Start with the general ellipsoid:
\left(\frac{x}{a}\right)^2+\left(\frac{y}{b}\right)^2+\left(\frac{z}{c}\right)^2 = 1

if it is rotationally symmetric around anyone principle axis the the (a,b,c) coefficients for the other two must be equal. Example: if you have rotational symmetry about x then b=c. Further in this example if a is much bigger than b=c then the ellipsoid is cigar shaped. If a is much smaller than b=c then it is "cow-pie" shaped.

Regards,
J. Baugh

 

[Amith2006]

Further in this example if a is much bigger than b=c then the ellipsoid is cigar shaped. If a is much smaller than b=c then it is "cow-pie" shaped.

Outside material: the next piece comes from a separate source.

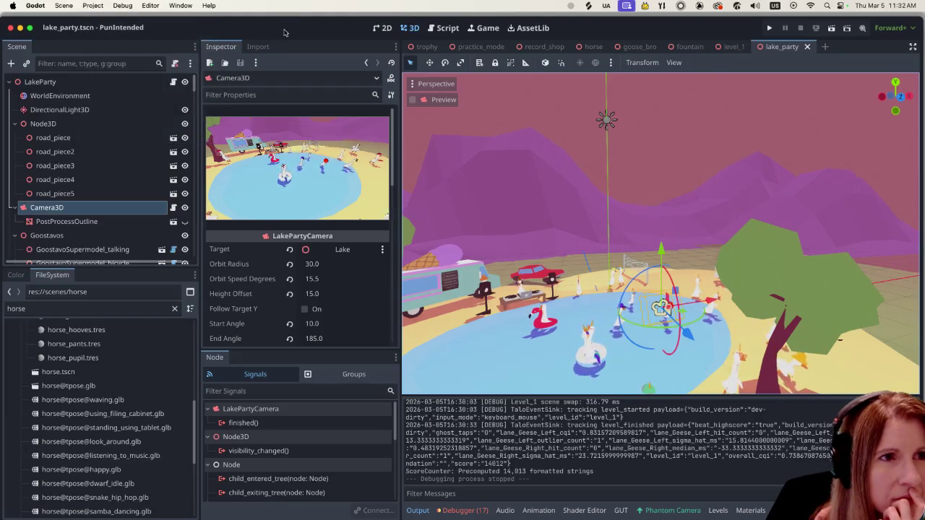
mouse_move(672, 519)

Could you please say what are the shapes of Cigar and Cow-pie in this context?

 

[jambaugh]

Could you please say what are the shapes of Cigar and Cow-pie in this context?

Sure, take a highly eccentric ellipse. Rotate about the long axis and you have an ellipsoid that is long and cylindrical like a tapered cigar.

Take the same ellipse and rotate about the short axis and you have a tapered disk shaped ellipsoid, like the shape of a discus used in track-n-field events or like the pile of defecant a cow leaves behind.

Regards,
James Baugh

 

[Amith2006]

So, the equation of prolate spheroid is,
X^2/a^2 + [Y^2+Z^2]/b^2 = 1
for a>b=c
and the equation of oblate spheroid is also,
X^2/a^2 + [Y^2+Z^2]/b^2 = 1
but here a<b=c. I that what u meant?